Restate the records below word for word.

[Excerpts from a dataset]
━━━━━━━━━━━━━━━━━━━━
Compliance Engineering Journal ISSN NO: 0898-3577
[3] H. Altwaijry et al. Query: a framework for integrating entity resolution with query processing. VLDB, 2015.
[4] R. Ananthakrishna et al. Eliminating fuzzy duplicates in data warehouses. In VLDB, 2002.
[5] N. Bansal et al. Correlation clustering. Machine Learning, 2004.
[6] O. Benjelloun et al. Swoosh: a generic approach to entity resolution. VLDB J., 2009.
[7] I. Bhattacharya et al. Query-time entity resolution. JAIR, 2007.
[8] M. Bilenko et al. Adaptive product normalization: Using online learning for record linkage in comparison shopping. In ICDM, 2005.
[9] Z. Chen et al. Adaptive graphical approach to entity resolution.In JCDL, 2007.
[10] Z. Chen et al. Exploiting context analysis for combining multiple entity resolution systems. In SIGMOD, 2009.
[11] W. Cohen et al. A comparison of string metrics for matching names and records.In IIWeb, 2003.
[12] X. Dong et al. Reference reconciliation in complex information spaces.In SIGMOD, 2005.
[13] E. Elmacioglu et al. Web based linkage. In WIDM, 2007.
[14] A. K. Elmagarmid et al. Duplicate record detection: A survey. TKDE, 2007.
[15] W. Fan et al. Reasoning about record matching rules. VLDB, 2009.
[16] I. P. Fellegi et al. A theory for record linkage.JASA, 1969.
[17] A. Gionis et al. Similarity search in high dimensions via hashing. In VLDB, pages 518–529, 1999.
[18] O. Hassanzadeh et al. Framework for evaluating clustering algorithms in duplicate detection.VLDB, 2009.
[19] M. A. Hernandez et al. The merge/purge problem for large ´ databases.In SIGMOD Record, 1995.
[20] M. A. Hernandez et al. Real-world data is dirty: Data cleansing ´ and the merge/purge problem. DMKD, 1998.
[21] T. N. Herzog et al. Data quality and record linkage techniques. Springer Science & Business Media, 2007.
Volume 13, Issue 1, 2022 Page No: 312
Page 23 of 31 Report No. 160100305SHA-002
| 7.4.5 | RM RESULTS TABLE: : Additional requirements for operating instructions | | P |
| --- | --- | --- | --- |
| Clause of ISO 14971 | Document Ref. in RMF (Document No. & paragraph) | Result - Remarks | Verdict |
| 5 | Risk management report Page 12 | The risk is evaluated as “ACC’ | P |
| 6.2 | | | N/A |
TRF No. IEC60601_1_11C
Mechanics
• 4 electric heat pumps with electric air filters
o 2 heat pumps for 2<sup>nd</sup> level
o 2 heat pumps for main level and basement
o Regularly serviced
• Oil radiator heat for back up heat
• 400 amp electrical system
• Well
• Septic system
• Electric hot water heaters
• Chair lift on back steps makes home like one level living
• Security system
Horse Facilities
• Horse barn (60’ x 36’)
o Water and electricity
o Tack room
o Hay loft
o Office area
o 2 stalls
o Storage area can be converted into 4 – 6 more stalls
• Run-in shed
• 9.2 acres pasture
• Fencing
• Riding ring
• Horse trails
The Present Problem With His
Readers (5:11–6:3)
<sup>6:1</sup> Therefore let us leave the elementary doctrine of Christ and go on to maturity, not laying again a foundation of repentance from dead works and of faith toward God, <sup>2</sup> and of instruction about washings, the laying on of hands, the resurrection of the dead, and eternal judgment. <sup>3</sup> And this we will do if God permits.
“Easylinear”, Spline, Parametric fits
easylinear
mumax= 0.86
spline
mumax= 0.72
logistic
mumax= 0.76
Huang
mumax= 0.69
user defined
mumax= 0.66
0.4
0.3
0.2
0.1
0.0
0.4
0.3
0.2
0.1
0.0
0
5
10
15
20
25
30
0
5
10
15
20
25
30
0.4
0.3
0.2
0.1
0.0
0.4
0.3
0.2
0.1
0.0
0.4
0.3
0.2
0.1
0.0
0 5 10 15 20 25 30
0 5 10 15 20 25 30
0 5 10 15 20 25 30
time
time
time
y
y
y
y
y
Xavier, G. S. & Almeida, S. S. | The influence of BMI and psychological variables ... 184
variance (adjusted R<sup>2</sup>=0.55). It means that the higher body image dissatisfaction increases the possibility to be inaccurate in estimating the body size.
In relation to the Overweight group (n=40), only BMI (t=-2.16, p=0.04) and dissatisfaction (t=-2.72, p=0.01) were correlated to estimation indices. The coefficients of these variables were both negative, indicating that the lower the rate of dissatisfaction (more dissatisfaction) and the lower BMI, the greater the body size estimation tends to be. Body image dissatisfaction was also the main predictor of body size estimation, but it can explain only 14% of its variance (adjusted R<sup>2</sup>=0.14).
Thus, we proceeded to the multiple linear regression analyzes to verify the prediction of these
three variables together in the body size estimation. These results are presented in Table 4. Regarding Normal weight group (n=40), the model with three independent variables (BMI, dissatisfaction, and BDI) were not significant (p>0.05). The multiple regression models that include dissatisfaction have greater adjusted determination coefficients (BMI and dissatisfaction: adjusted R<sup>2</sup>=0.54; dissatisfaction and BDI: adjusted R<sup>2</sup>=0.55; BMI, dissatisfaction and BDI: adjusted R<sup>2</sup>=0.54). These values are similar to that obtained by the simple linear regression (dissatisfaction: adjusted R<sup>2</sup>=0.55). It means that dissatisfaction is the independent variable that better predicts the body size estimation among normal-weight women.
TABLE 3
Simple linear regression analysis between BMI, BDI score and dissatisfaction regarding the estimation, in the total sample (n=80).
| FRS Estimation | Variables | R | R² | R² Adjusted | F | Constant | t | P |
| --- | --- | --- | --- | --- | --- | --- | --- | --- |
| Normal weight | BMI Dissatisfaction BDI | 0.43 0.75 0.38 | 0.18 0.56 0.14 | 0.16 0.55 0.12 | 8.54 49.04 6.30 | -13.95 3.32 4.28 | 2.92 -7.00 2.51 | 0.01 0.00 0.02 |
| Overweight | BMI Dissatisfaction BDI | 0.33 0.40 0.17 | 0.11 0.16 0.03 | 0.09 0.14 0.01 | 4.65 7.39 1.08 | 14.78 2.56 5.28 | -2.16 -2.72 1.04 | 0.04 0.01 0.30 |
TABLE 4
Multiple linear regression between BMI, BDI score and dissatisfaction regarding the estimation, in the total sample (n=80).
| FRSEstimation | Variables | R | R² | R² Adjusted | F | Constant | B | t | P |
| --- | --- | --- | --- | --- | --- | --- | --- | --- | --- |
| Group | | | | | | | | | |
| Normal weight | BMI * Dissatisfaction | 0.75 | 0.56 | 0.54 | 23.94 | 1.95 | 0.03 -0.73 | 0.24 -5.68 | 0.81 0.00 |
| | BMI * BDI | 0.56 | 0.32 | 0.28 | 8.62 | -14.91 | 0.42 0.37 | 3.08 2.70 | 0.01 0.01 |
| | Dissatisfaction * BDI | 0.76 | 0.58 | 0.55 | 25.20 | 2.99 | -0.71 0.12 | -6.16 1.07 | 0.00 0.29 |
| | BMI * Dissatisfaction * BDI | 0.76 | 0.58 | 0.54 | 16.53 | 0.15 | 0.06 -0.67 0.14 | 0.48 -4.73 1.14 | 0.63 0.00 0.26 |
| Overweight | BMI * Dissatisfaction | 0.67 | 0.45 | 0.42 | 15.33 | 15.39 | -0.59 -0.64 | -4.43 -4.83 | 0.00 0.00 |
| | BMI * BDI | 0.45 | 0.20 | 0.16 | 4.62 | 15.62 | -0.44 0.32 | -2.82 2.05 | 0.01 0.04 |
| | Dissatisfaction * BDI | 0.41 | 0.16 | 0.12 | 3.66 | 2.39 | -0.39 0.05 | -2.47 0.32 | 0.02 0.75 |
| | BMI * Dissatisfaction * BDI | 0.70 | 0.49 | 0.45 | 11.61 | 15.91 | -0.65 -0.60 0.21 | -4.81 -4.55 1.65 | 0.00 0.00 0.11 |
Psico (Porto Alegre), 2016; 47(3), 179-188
━━━━━━━━━━━━━━━━━━━━
Exercise result:
Compliance Engineering Journal ISSN NO: 0898-3577
[3] H. Altwaijry et al. Query: a framework for integrating entity resolution with query processing. VLDB, 2015.
[4] R. Ananthakrishna et al. Eliminating fuzzy duplicates in data warehouses. In VLDB, 2002.
[5] N. Bansal et al. Correlation clustering. Machine Learning, 2004.
[6] O. Benjelloun et al. Swoosh: a generic approach to entity resolution. VLDB J., 2009.
[7] I. Bhattacharya et al. Query-time entity resolution. JAIR, 2007.
[8] M. Bilenko et al. Adaptive product normalization: Using online learning for record linkage in comparison shopping. In ICDM, 2005.
[9] Z. Chen et al. Adaptive graphical approach to entity resolution.In JCDL, 2007.
[10] Z. Chen et al. Exploiting context analysis for combining multiple entity resolution systems. In SIGMOD, 2009.
[11] W. Cohen et al. A comparison of string metrics for matching names and records.In IIWeb, 2003.
[12] X. Dong et al. Reference reconciliation in complex information spaces.In SIGMOD, 2005.
[13] E. Elmacioglu et al. Web based linkage. In WIDM, 2007.
[14] A. K. Elmagarmid et al. Duplicate record detection: A survey. TKDE, 2007.
[15] W. Fan et al. Reasoning about record matching rules. VLDB, 2009.
[16] I. P. Fellegi et al. A theory for record linkage.JASA, 1969.
[17] A. Gionis et al. Similarity search in high dimensions via hashing. In VLDB, pages 518–529, 1999.
[18] O. Hassanzadeh et al. Framework for evaluating clustering algorithms in duplicate detection.VLDB, 2009.
[19] M. A. Hernandez et al. The merge/purge problem for large ´ databases.In SIGMOD Record, 1995.
[20] M. A. Hernandez et al. Real-world data is dirty: Data cleansing ´ and the merge/purge problem. DMKD, 1998.
[21] T. N. Herzog et al. Data quality and record linkage techniques. Springer Science & Business Media, 2007.
Volume 13, Issue 1, 2022 Page No: 312
Page 23 of 31 Report No. 160100305SHA-002
| 7.4.5 | RM RESULTS TABLE: : Additional requirements for operating instructions | | P |
| --- | --- | --- | --- |
| Clause of ISO 14971 | Document Ref. in RMF (Document No. & paragraph) | Result - Remarks | Verdict |
| 5 | Risk management report Page 12 | The risk is evaluated as “ACC’ | P |
| 6.2 | | | N/A |
TRF No. IEC60601_1_11C
Mechanics
• 4 electric heat pumps with electric air filters
o 2 heat pumps for 2<sup>nd</sup> level
o 2 heat pumps for main level and basement
o Regularly serviced
• Oil radiator heat for back up heat
• 400 amp electrical system
• Well
• Septic system
• Electric hot water heaters
• Chair lift on back steps makes home like one level living
• Security system
Horse Facilities
• Horse barn (60’ x 36’)
o Water and electricity
o Tack room
o Hay loft
o Office area
o 2 stalls
o Storage area can be converted into 4 – 6 more stalls
• Run-in shed
• 9.2 acres pasture
• Fencing
• Riding ring
• Horse trails
The Present Problem With His
Readers (5:11–6:3)
<sup>6:1</sup> Therefore let us leave the elementary doctrine of Christ and go on to maturity, not laying again a foundation of repentance from dead works and of faith toward God, <sup>2</sup> and of instruction about washings, the laying on of hands, the resurrection of the dead, and eternal judgment. <sup>3</sup> And this we will do if God permits.
“Easylinear”, Spline, Parametric fits
easylinear
mumax= 0.86
spline
mumax= 0.72
logistic
mumax= 0.76
Huang
mumax= 0.69
user defined
mumax= 0.66
0.4
0.3
0.2
0.1
0.0
0.4
0.3
0.2
0.1
0.0
0
5
10
15
20
25
30
0
5
10
15
20
25
30
0.4
0.3
0.2
0.1
0.0
0.4
0.3
0.2
0.1
0.0
0.4
0.3
0.2
0.1
0.0
0 5 10 15 20 25 30
0 5 10 15 20 25 30
0 5 10 15 20 25 30
time
time
time
y
y
y
y
y
Xavier, G. S. & Almeida, S. S. | The influence of BMI and psychological variables ... 184
variance (adjusted R<sup>2</sup>=0.55). It means that the higher body image dissatisfaction increases the possibility to be inaccurate in estimating the body size.
In relation to the Overweight group (n=40), only BMI (t=-2.16, p=0.04) and dissatisfaction (t=-2.72, p=0.01) were correlated to estimation indices. The coefficients of these variables were both negative, indicating that the lower the rate of dissatisfaction (more dissatisfaction) and the lower BMI, the greater the body size estimation tends to be. Body image dissatisfaction was also the main predictor of body size estimation, but it can explain only 14% of its variance (adjusted R<sup>2</sup>=0.14).
Thus, we proceeded to the multiple linear regression analyzes to verify the prediction of these
three variables together in the body size estimation. These results are presented in Table 4. Regarding Normal weight group (n=40), the model with three independent variables (BMI, dissatisfaction, and BDI) were not significant (p>0.05). The multiple regression models that include dissatisfaction have greater adjusted determination coefficients (BMI and dissatisfaction: adjusted R<sup>2</sup>=0.54; dissatisfaction and BDI: adjusted R<sup>2</sup>=0.55; BMI, dissatisfaction and BDI: adjusted R<sup>2</sup>=0.54). These values are similar to that obtained by the simple linear regression (dissatisfaction: adjusted R<sup>2</sup>=0.55). It means that dissatisfaction is the independent variable that better predicts the body size estimation among normal-weight women.
TABLE 3
Simple linear regression analysis between BMI, BDI score and dissatisfaction regarding the estimation, in the total sample (n=80).
| FRS Estimation | Variables | R | R² | R² Adjusted | F | Constant | t | P |
| --- | --- | --- | --- | --- | --- | --- | --- | --- |
| Normal weight | BMI Dissatisfaction BDI | 0.43 0.75 0.38 | 0.18 0.56 0.14 | 0.16 0.55 0.12 | 8.54 49.04 6.30 | -13.95 3.32 4.28 | 2.92 -7.00 2.51 | 0.01 0.00 0.02 |
| Overweight | BMI Dissatisfaction BDI | 0.33 0.40 0.17 | 0.11 0.16 0.03 | 0.09 0.14 0.01 | 4.65 7.39 1.08 | 14.78 2.56 5.28 | -2.16 -2.72 1.04 | 0.04 0.01 0.30 |
TABLE 4
Multiple linear regression between BMI, BDI score and dissatisfaction regarding the estimation, in the total sample (n=80).
| FRSEstimation | Variables | R | R² | R² Adjusted | F | Constant | B | t | P |
| --- | --- | --- | --- | --- | --- | --- | --- | --- | --- |
| Group | | | | | | | | | |
| Normal weight | BMI * Dissatisfaction | 0.75 | 0.56 | 0.54 | 23.94 | 1.95 | 0.03 -0.73 | 0.24 -5.68 | 0.81 0.00 |
| | BMI * BDI | 0.56 | 0.32 | 0.28 | 8.62 | -14.91 | 0.42 0.37 | 3.08 2.70 | 0.01 0.01 |
| | Dissatisfaction * BDI | 0.76 | 0.58 | 0.55 | 25.20 | 2.99 | -0.71 0.12 | -6.16 1.07 | 0.00 0.29 |
| | BMI * Dissatisfaction * BDI | 0.76 | 0.58 | 0.54 | 16.53 | 0.15 | 0.06 -0.67 0.14 | 0.48 -4.73 1.14 | 0.63 0.00 0.26 |
| Overweight | BMI * Dissatisfaction | 0.67 | 0.45 | 0.42 | 15.33 | 15.39 | -0.59 -0.64 | -4.43 -4.83 | 0.00 0.00 |
| | BMI * BDI | 0.45 | 0.20 | 0.16 | 4.62 | 15.62 | -0.44 0.32 | -2.82 2.05 | 0.01 0.04 |
| | Dissatisfaction * BDI | 0.41 | 0.16 | 0.12 | 3.66 | 2.39 | -0.39 0.05 | -2.47 0.32 | 0.02 0.75 |
| | BMI * Dissatisfaction * BDI | 0.70 | 0.49 | 0.45 | 11.61 | 15.91 | -0.65 -0.60 0.21 | -4.81 -4.55 1.65 | 0.00 0.00 0.11 |
Psico (Porto Alegre), 2016; 47(3), 179-188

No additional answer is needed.